Mais 47 cenas de um romance familiar
O pai dizia pau, a mãe falava pedra, o pai vinho, a mãe água. Em tudo e por tudo defendiam com veemência pontos de vista opostos. Aprendi a abotoar a camisa de baixo para cima, segundo instruções de minha mãe, e de cima para baixo, de acordo com meu pai.
Muitas vezes, apenas por pirraça. Ou cizânia azedume agastamento arranca-rabo malquerença chaça porfia quizila implicância cisma rusga testilha arenga paliota peguilha rebordosa querela. O motivo não importava.
Certa vez, entretanto, o pomo da discórdia – maçã oferecida pela deusa Discórdia à mais bela – assumiu grande sofisticação, acompanhada de alguma graça e humor, o que justifica ser acrescida à Mais 47 cenas.
A mãe apreciava a música erudita (o pai nem tanto, preferia o tango). Gostava dos clássicos, Bach, Mozart, Brahms, Chopin, mas Beethoven era um deus, acima de tudo e de todos. E era bastante razoável o senso crítico desenvolvido por ela, às vezes surpreendente:
– A obra para piano de Chopin é magistral, mas os dois concertos para piano pecam pela fraca orquestração.

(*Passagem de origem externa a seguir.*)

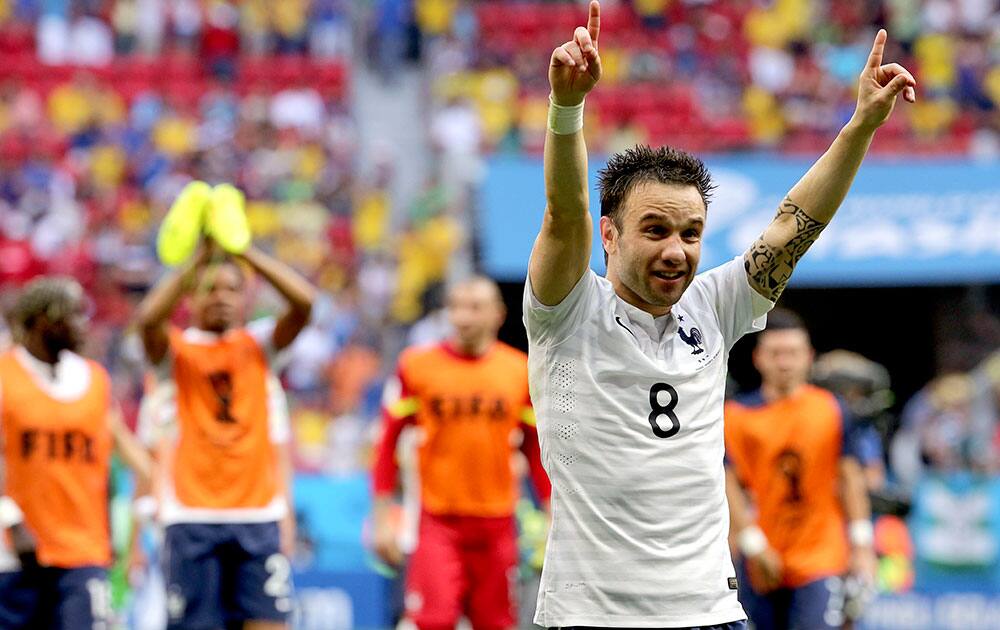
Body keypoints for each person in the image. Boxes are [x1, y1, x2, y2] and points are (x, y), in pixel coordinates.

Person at [524, 1, 915, 627]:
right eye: (655, 230)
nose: (676, 251)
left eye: (691, 232)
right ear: (610, 235)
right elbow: (561, 215)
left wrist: (861, 125)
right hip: (594, 616)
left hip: (711, 611)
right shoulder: (567, 312)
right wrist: (567, 108)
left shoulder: (712, 305)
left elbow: (793, 226)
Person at [133, 236, 315, 630]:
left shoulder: (260, 345)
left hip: (257, 513)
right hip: (191, 514)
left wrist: (245, 252)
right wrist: (196, 262)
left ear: (247, 298)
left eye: (233, 289)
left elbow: (305, 304)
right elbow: (147, 320)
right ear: (190, 298)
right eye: (210, 289)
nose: (221, 297)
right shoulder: (175, 351)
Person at [372, 275, 551, 630]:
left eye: (474, 308)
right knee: (433, 621)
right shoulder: (415, 366)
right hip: (438, 521)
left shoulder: (519, 371)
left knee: (496, 623)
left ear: (498, 314)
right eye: (455, 308)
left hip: (498, 524)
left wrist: (552, 514)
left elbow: (535, 450)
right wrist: (380, 521)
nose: (463, 317)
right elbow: (387, 444)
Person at [0, 277, 151, 629]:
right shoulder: (5, 375)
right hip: (14, 553)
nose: (85, 325)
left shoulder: (95, 380)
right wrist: (10, 519)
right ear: (43, 322)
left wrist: (114, 537)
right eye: (73, 316)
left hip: (84, 550)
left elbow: (105, 463)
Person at [724, 309, 877, 630]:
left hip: (821, 556)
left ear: (808, 357)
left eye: (792, 353)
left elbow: (850, 478)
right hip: (759, 557)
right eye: (775, 353)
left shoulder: (832, 410)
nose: (784, 362)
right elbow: (727, 483)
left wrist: (862, 544)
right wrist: (753, 543)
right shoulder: (736, 416)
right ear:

Era peculiar a crítica que ela fazia a Villa-Lobos: adorava as Bachianas, não suportava sua música de câmera. Chamava de “barulhentos” os quartetos para cordas do ilustre brasileiro.
Até que um dia, para espanto geral, o pai saiu-se com esta:
– Fulano (não me recordo do nome) afirmou que os quartetos para cordas de Villa-Lobos estão acima de até mesmo dos quartetos de Beethoven.
Não posso imaginar de onde o pai tirou tal ideia, já que não costumava interessar-se pelo assunto, mas a afirmação caiu como uma bomba, pois ao mesmo tempo que enaltecia os quartetos de Villa-Lobos, depreciava Beethoven, o que era realmente ofensivo.
Cizânias.
Podendo, um beliscava o outro, assim como fazem as crianças, só para provocar.